Supreme Court justice Amy Coney Barrett signaled support for introducing a formal code of ethics for herself and her colleagues.
The conservative justice told a crowd at University of Minnesota Law School that it would be a "good idea" for justices to adopt formal rules.
Democrats have sharply targeted the court's recent decisions, especially the ruling overturning Roe v. Wade, to argue the court is illegitimate and on the wrong side of "democracy."
The left has pressed their case on "ethics" by targeting two conservatives in particular, Clarence Thomas and Samuel Alito, and their ties to conservative donors.
Conservatives have dismissed the "reform" campaign as a thinly veiled partisan coup.

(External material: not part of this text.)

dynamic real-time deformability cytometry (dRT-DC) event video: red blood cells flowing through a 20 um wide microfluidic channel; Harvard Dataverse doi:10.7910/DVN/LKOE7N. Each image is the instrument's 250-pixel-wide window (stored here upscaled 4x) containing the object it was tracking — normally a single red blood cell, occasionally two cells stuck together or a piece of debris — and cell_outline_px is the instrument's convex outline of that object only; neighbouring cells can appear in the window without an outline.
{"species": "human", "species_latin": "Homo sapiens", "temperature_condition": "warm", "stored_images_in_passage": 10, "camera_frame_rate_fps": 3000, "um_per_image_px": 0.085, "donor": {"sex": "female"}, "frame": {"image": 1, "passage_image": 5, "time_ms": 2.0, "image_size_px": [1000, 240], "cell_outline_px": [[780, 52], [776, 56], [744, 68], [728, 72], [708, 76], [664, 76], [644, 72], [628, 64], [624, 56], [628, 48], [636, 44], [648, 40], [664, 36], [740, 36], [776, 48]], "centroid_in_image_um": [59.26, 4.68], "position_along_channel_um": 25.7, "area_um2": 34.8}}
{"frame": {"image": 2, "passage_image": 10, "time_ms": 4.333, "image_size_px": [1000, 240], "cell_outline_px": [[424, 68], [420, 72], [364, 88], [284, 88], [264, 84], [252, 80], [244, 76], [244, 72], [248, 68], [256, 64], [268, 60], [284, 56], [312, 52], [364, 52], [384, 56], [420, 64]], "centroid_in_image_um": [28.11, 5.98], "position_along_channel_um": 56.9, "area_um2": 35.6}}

The Supreme Court is the highest level of an independent branch of government; the justices serve during good behavior, and they have never been subjected to a formal code of conduct.
For Congress to place the court under such oversight would likely raise delicate questions about the separation of powers, but Democrats have barreled ahead, insisting reform is needed to rebuild "trust."
While gesturing at change, Barrett implied that any code of conduct would be merely formalize what the justices "are already doing" to avoid conflicts of interest.
She said there is already “unanimity among all nine justices that we should and do hold ourselves to the highest ethical standards possible.”
“I think it would be a good idea for us to do it, particularly so that we can communicate to the public exactly what it is that we’re doing — and in a clearer way than perhaps we have been able to do so far,” Barrett said.
“I will say this, there is no lack of consensus among the justices — there is unanimity among all nine justices — that we should and do hold ourselves to the highest standards, highest ethical standards possible.”
A group of protesters interrupted Barrett's talk, shouting, "Not the Court, not the State, People must decide their fate."
The court has generally resisted calls for change from outside, and the justices - despite their sharp differences in opinion - often defend one another from criticism.
But Barrett's comments are the latest signal that the court is responding to pressure for "reform" from the left.
Brett Kavanaugh last month gestured at "concrete steps" to rebuild "confidence" in the court.